TASK REQUIREMENTS: For the records below, say how many lines contain the string "wiki". Give no other text.

SUPPLIED DATA:
********

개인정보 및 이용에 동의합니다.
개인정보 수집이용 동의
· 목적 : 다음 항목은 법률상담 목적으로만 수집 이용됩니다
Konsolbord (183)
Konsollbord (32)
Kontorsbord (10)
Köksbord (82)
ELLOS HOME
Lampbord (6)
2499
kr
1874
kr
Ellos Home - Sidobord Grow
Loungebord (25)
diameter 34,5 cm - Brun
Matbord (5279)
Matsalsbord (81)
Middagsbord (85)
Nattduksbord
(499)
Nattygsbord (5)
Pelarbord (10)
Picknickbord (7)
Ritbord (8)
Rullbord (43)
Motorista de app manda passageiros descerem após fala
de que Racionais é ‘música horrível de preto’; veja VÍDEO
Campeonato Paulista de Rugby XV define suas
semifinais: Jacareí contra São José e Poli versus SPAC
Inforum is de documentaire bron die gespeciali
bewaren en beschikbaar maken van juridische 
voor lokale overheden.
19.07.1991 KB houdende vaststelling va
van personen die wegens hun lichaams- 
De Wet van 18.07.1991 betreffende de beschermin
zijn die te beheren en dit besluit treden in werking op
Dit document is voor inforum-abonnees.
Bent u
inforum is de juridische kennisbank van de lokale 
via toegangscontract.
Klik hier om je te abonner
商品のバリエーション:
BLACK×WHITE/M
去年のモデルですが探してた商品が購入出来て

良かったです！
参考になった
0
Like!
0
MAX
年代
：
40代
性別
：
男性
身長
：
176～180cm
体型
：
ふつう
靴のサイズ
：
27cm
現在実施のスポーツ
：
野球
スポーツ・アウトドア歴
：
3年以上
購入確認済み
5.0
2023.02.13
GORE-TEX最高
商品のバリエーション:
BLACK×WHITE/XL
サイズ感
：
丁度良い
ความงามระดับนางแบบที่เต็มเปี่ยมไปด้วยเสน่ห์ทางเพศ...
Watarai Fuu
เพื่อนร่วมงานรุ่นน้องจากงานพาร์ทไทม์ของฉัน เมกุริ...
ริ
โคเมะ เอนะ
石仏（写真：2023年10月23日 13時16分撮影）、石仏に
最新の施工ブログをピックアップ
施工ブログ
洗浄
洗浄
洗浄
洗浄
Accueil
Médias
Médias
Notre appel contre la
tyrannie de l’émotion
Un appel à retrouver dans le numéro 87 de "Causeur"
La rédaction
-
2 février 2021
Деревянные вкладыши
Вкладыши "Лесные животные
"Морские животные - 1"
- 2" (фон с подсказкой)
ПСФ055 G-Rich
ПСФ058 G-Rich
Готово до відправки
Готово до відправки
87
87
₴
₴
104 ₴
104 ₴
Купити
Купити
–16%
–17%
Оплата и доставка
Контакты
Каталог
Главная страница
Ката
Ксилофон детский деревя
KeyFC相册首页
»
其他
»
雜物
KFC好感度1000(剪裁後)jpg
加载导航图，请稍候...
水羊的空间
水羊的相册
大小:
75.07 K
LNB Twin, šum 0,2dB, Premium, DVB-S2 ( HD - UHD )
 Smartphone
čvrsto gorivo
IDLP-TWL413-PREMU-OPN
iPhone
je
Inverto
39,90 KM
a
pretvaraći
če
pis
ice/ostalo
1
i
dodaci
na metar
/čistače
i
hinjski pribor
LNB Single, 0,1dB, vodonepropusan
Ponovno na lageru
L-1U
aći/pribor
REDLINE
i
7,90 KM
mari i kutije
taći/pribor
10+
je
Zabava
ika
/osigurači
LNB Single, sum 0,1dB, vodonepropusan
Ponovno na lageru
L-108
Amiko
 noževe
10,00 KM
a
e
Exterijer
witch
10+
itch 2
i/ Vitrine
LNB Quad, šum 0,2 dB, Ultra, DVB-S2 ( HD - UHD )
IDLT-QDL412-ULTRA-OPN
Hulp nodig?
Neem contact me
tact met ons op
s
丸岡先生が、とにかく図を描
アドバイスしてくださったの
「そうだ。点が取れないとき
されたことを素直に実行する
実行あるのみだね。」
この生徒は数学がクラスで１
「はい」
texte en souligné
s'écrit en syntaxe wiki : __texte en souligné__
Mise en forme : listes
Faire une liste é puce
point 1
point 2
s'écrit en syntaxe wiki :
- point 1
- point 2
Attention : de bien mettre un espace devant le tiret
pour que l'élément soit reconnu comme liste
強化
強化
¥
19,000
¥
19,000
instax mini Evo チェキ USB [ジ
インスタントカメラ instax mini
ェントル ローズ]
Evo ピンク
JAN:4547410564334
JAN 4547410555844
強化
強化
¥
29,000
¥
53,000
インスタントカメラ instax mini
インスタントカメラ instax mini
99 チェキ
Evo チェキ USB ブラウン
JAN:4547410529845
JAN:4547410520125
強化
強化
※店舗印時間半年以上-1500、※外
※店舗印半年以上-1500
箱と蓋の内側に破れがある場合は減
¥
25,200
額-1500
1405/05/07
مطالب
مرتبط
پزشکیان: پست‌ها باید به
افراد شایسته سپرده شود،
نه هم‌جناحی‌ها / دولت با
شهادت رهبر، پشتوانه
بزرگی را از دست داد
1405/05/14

********

YOUR SOLUTION: 2